**THE PROBLEM**
Each line of the records has to be copied exactly, though the pictures must be left out.

Start of Block

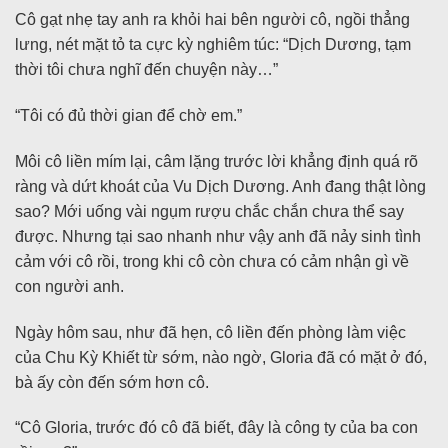
Cô gạt nhẹ tay anh ra khỏi hai bên người cô, ngồi thẳng
lưng, nét mặt tỏ ta cực kỳ nghiêm túc: “Dịch Dương, tạm
thời tôi chưa nghĩ đến chuyện này…”
“Tôi có đủ thời gian để chờ em.”
Môi cô liền mím lại, câm lặng trước lời khẳng định quá rõ
ràng và dứt khoát của Vu Dịch Dương. Anh đang thật lòng
sao? Mới uống vài ngụm rượu chắc chắn chưa thể say
được. Nhưng tại sao nhanh như vậy anh đã nảy sinh tình
cảm với cô rồi, trong khi cô còn chưa có cảm nhận gì về
con người anh.
Ngày hôm sau, như đã hẹn, cô liền đến phòng làm việc
của Chu Kỳ Khiết từ sớm, nào ngờ, Gloria đã có mặt ở đó,
bà ấy còn đến sớm hơn cô.
“Cô Gloria, trước đó cô đã biết, đây là công ty của ba con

End of Block

**RESPONSE BELOW**
Cô gạt nhẹ tay anh ra khỏi hai bên người cô, ngồi thẳng
lưng, nét mặt tỏ ta cực kỳ nghiêm túc: “Dịch Dương, tạm
thời tôi chưa nghĩ đến chuyện này…”
“Tôi có đủ thời gian để chờ em.”
Môi cô liền mím lại, câm lặng trước lời khẳng định quá rõ
ràng và dứt khoát của Vu Dịch Dương. Anh đang thật lòng
sao? Mới uống vài ngụm rượu chắc chắn chưa thể say
được. Nhưng tại sao nhanh như vậy anh đã nảy sinh tình
cảm với cô rồi, trong khi cô còn chưa có cảm nhận gì về
con người anh.
Ngày hôm sau, như đã hẹn, cô liền đến phòng làm việc
của Chu Kỳ Khiết từ sớm, nào ngờ, Gloria đã có mặt ở đó,
bà ấy còn đến sớm hơn cô.
“Cô Gloria, trước đó cô đã biết, đây là công ty của ba con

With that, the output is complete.